Quick Shot Review: The People Under The Stairs
Directed by: Wes Craven
While I currently have a rather large list of reviews I need to catch up on, having just seen this film for the very first time last night (yes, I have no excuse), I felt the urgency to throw down some words on this immediately.
I don't know why I never gave this film a chance, I have no excuse. For some reason it just always passed me by, and I suppose I never really heard any positive word-of-mouth, which would have gotten me to at least consider seeing it. But no, never heard a word, never saw a trailer, never thought "Hey, it's a Wes Craven film. Maybe I should give it a shot". Maybe it was because Shocker still left a bad taste in my mouth? Possibly. But in any case, I never saw it until just last night, and I went in as cold as possible, not knowing a single thing about the story, the setting, or the characters. Here are my thoughts.

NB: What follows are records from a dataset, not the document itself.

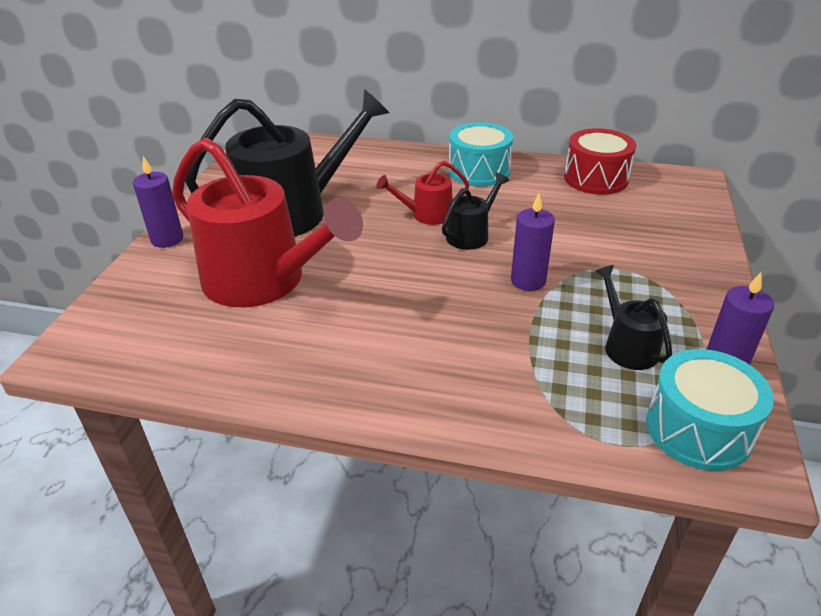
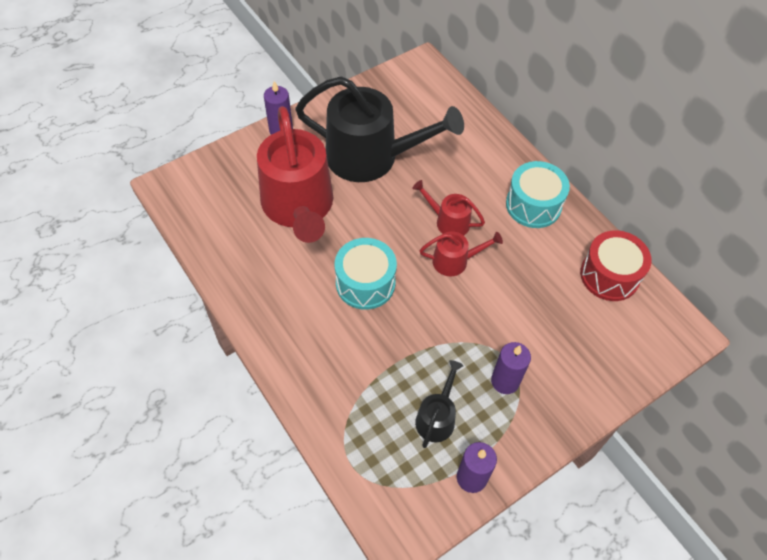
camera: 40 degrees right, 20 degrees up
black watering can [442,173,509,250] -> red watering can [420,231,503,276]
purple candle [511,193,555,291] -> purple candle moved to [491,342,531,394]
turquoise drum [646,349,774,471] -> turquoise drum moved to [335,238,397,310]

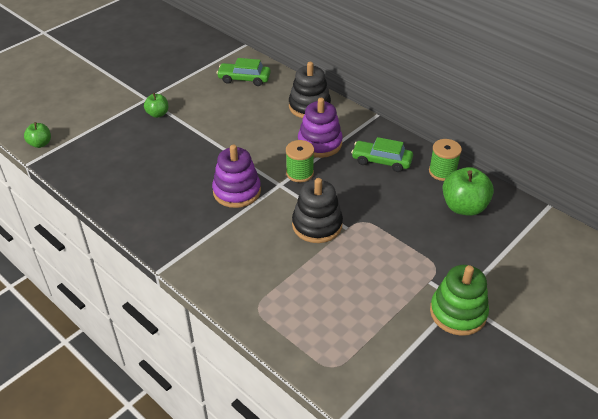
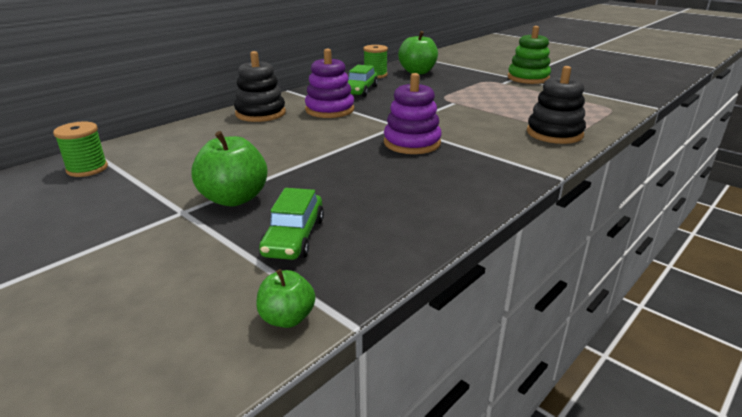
camera: 90 degrees left, 15 degrees down
green apple [144,93,168,118] -> green apple [191,131,268,206], size x1.76
green car [217,58,271,86] -> green car moved to [259,188,324,260]
green spool [286,140,314,182] -> green spool moved to [53,122,108,177]
black stacking toy [292,178,343,243] -> black stacking toy moved to [527,66,586,144]

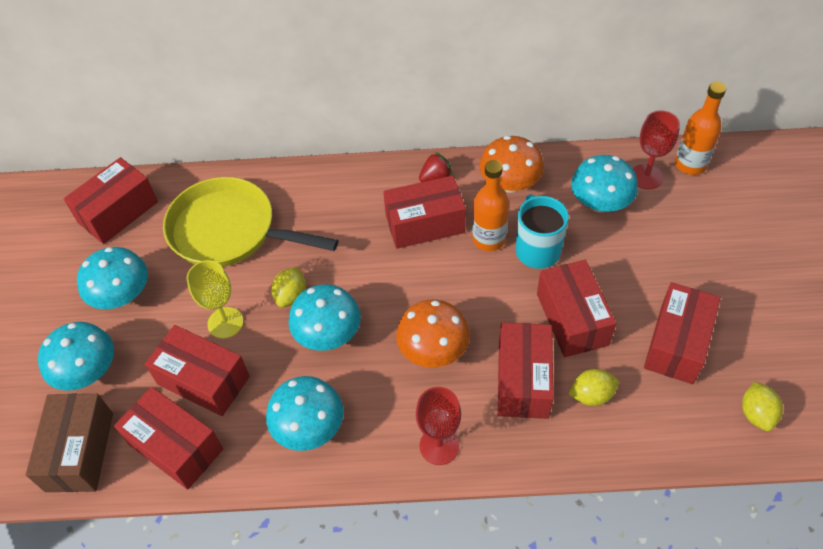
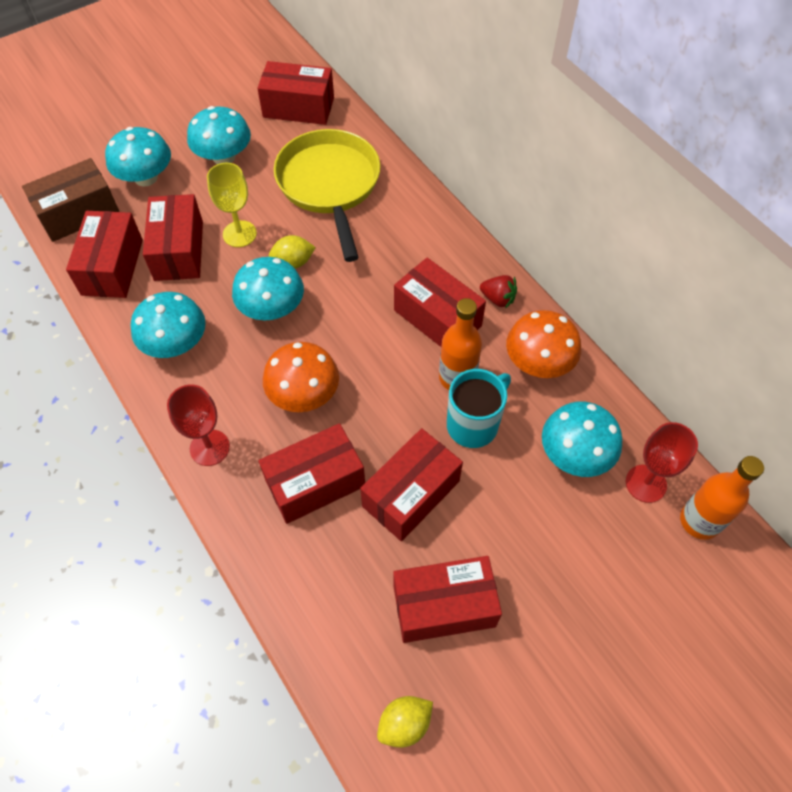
camera: 55 degrees right, 5 degrees up
yellow lemon [568,369,619,406] -> none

Wow! The People Under The Stairs was nothing like what I was expecting, and I don't even know what I was expecting to begin with, but it sure as hell wasn't this. And you know what? I loved every fucking minute of it. This film is so damn bizarre, and so batshit crazy that I constantly kept asking myself "What the hell kind of movie is this?". It's awesome, that's what it is.
It starts off as an urban tale about a kid from the ghetto who decides to help with a robbery that will potentially yield some gold coins that he can use to help pay rent for his family, who will be evicted the following day by the greedy landlords unless they come up with triple rent. It just so happens that the house they intend to rob is also the landlord of their building. Once inside the house, they got more than they bargained for. From this moment on it turns into a house of horrors type film, and gets considerably more and more nuts as the film progresses.

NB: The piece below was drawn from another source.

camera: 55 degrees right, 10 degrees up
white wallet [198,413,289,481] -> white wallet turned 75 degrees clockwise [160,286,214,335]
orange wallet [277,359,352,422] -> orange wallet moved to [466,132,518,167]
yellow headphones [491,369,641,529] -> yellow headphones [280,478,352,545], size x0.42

One can only guess what was going through Craven's head when he conceived this story. For me personally, the whole urban angle really through me for a loop. It's not generally the type of setting or setup you usually find within a Craven film, or any horror film in general. Once the story settles in the house, it does resemble more of a Wes Craven film in both terms of aesthetic and tone, but even then, it goes so far off the rails that you kind of just throw your hands up in the air (metaphorically speaking of course), and just enjoy the ride, because personally speaking, it was one helluva ride.

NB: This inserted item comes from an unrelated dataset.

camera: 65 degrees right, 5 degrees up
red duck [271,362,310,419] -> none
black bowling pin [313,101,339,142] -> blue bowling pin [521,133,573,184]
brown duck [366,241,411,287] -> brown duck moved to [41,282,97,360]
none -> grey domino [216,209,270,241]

I'm not sure how to even categorize this, because it's certainly not horror, though that was the intention I'm sure. While there are lots of thrilling moments, and a few intense ones, I would hardly call it scary, and it's also just so strange and oftentimes funny, that had I seen this and not known who wrote and directed it, I would never have guessed this was a horror film made by one of the biggest horror masters of our time. It possesses a very unique vibe; one that I have a hard time pinning down.
File this under "Total Surprise". This easily became one of my new favorite Wes Craven films.